Records from a data source:
»»

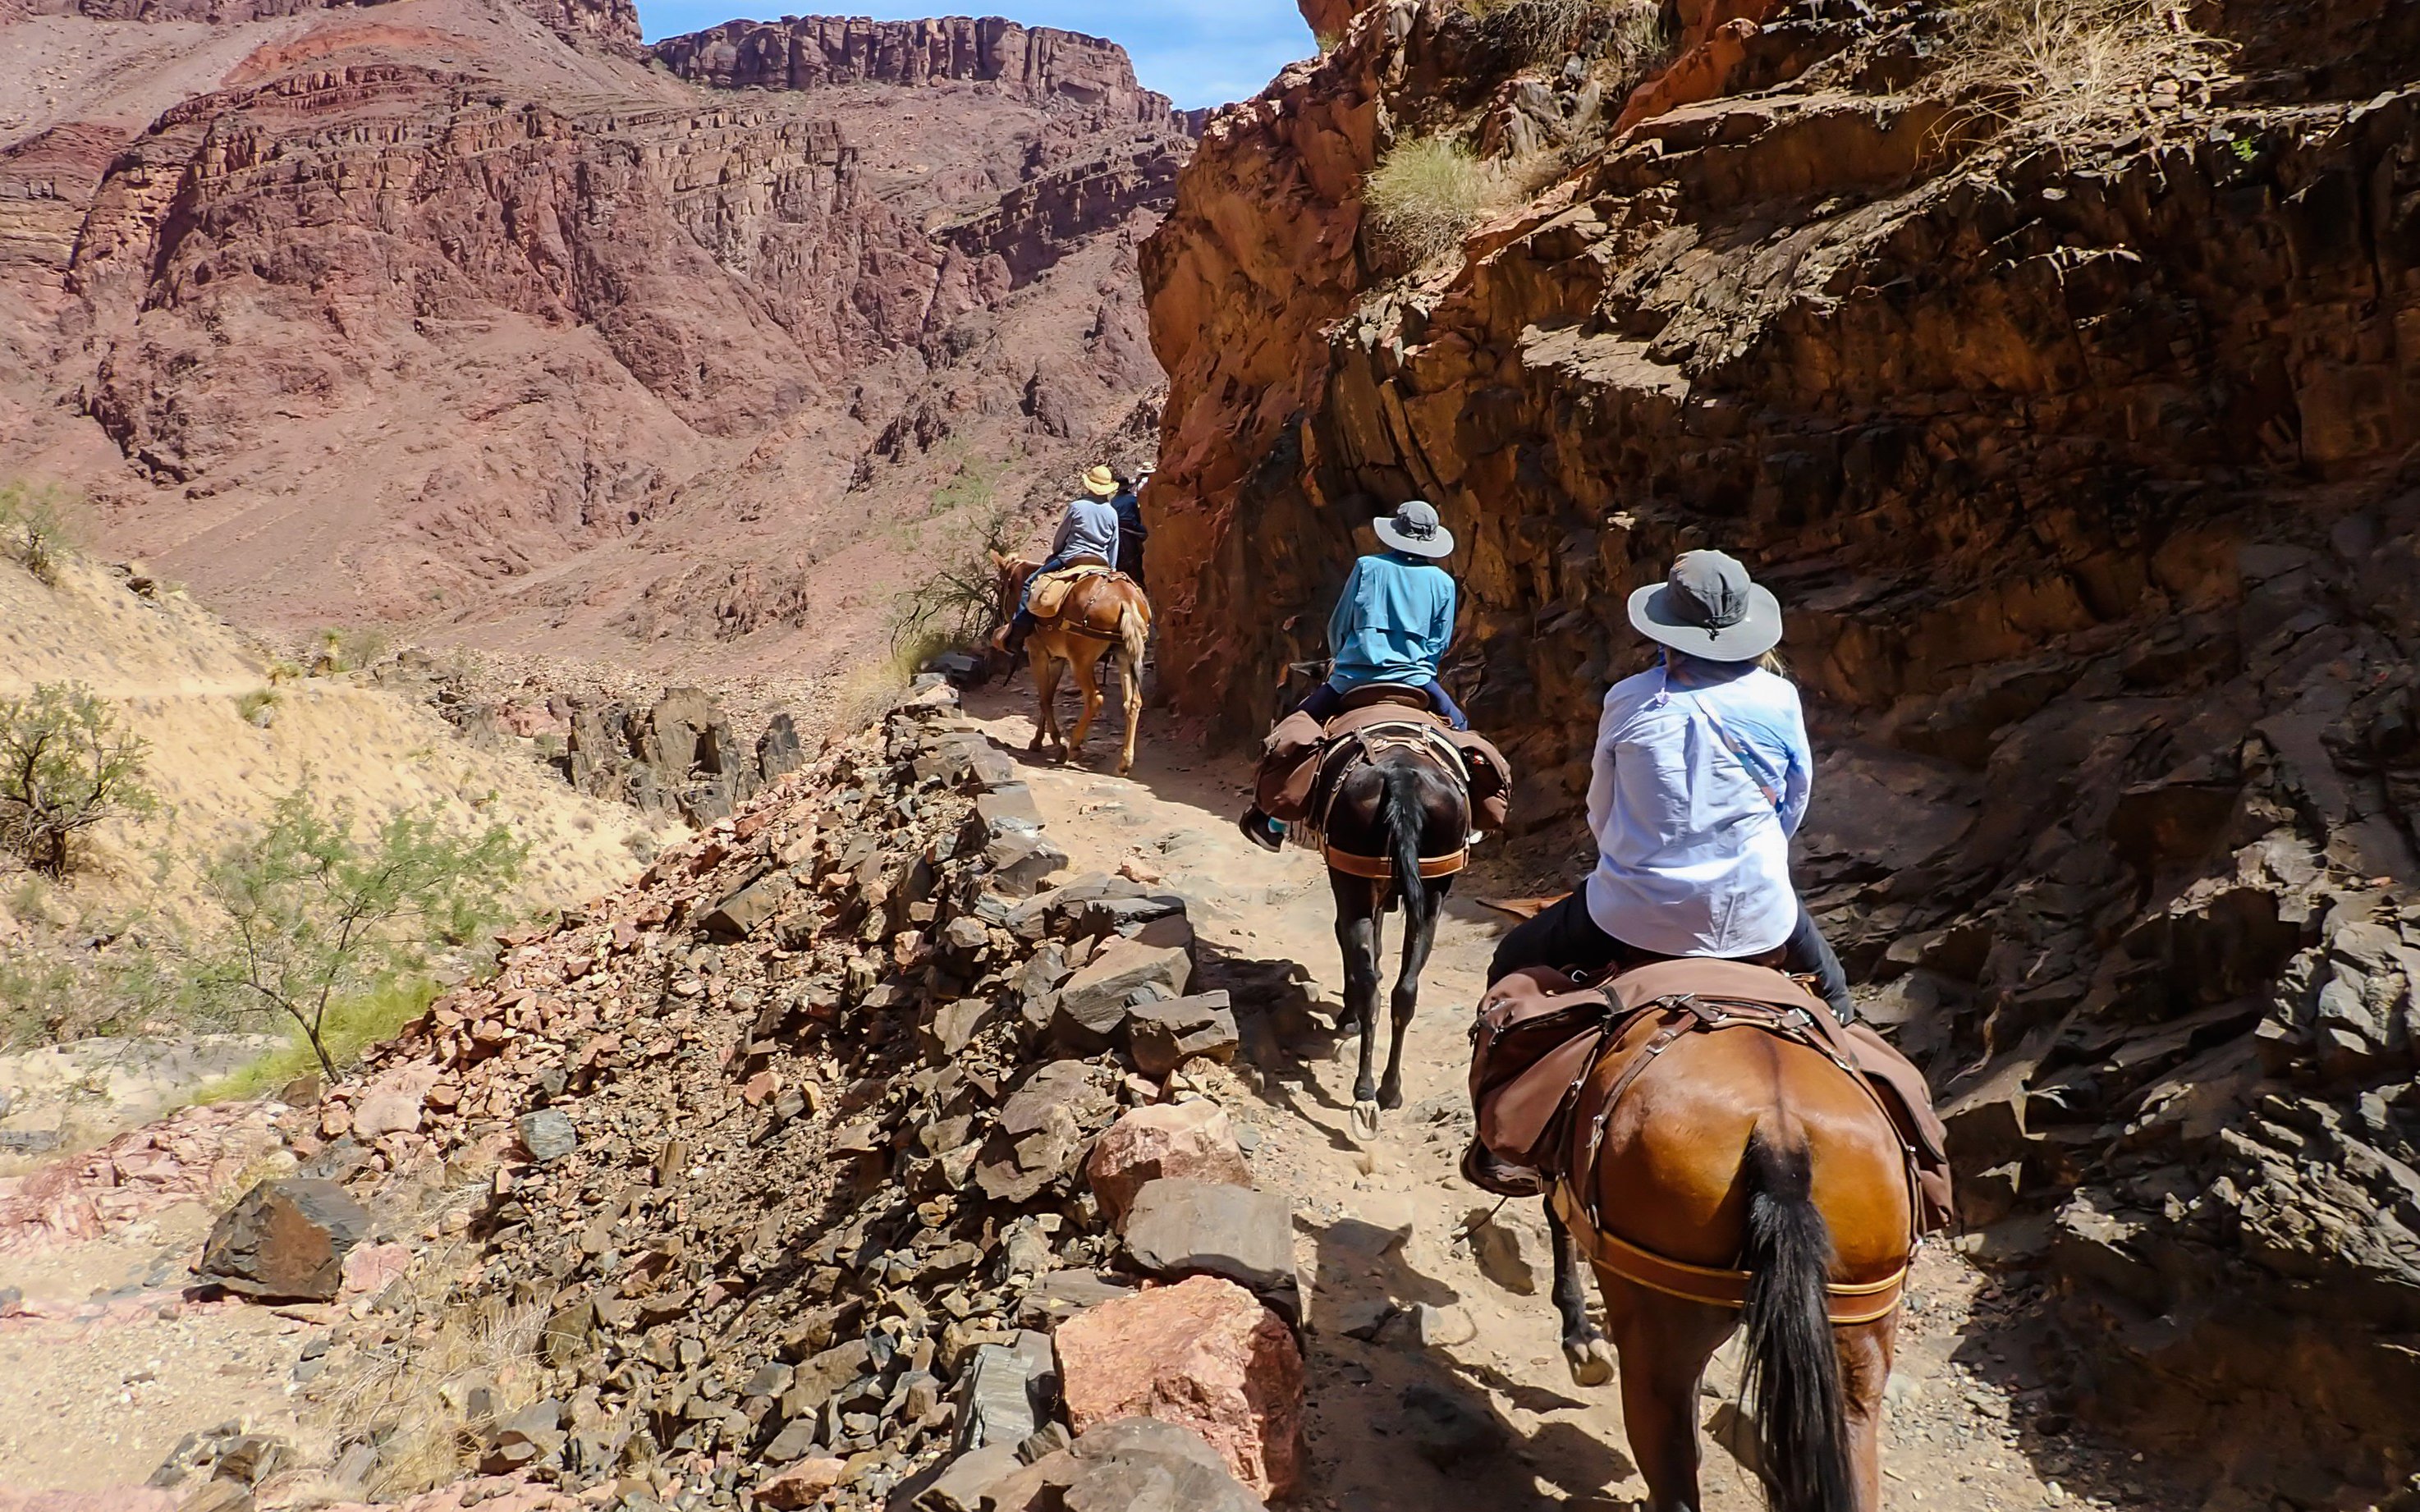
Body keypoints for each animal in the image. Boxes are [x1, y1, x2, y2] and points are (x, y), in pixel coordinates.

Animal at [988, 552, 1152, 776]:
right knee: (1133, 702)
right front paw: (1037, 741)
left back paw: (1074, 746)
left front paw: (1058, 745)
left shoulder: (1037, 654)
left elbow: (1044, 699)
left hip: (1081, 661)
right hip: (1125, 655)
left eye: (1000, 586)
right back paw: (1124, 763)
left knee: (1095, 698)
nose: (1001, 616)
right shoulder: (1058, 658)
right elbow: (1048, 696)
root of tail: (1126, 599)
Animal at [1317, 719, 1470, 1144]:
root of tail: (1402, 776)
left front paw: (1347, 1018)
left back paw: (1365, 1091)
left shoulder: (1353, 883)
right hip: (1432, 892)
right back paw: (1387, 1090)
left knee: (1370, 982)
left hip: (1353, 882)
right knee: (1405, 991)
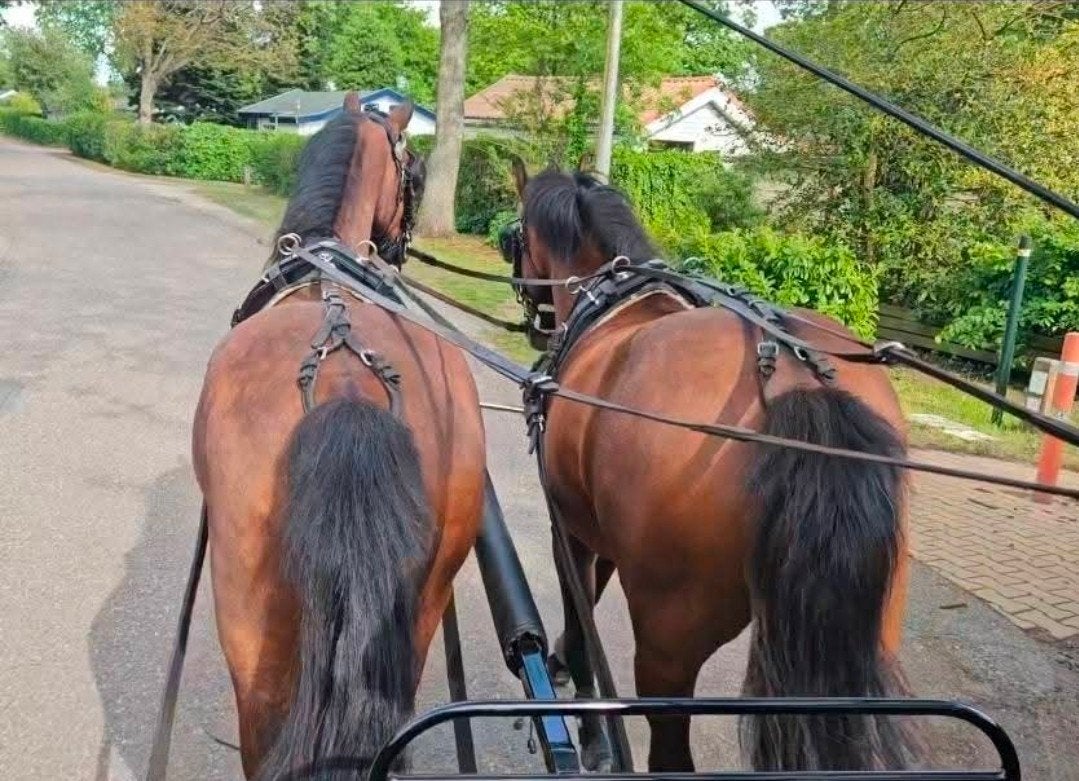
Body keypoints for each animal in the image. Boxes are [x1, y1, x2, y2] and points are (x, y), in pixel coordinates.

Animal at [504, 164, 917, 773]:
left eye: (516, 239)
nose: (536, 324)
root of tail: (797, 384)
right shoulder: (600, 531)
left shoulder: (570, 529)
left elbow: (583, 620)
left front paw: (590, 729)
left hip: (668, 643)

««

What to do ▸ Drop every picture and repeat the rest of the entries exactly.

Your response ▸
Body keypoints for each animal in the image. Boxes are [x1, y1, x2, y2] and points are (x, y), in pixel coordinates.

Animal at [988, 552, 1152, 776]:
right knee: (1133, 702)
right front paw: (1037, 741)
left back paw: (1074, 746)
left front paw: (1058, 745)
left shoulder: (1037, 654)
left elbow: (1044, 699)
left hip: (1081, 661)
right hip: (1125, 655)
left eye: (1000, 586)
right back paw: (1124, 763)
left knee: (1095, 698)
nose: (1001, 616)
right shoulder: (1058, 658)
right elbow: (1048, 696)
root of tail: (1126, 599)
Animal at [1317, 719, 1470, 1144]:
root of tail: (1402, 776)
left front paw: (1347, 1018)
left back paw: (1365, 1091)
left shoulder: (1353, 883)
right hip: (1432, 892)
right back paw: (1387, 1090)
left knee: (1370, 982)
left hip: (1353, 882)
right knee: (1405, 991)
Body keypoints for each animal in the image. Boxes are [x1, y1, x2, y2] and points are (x, y), in pixel coordinates.

Animal at [504, 164, 917, 773]:
left eye: (516, 239)
nose: (536, 324)
root of tail: (797, 384)
right shoulder: (600, 531)
left shoulder: (570, 529)
left elbow: (583, 620)
left front paw: (590, 729)
left hip: (668, 643)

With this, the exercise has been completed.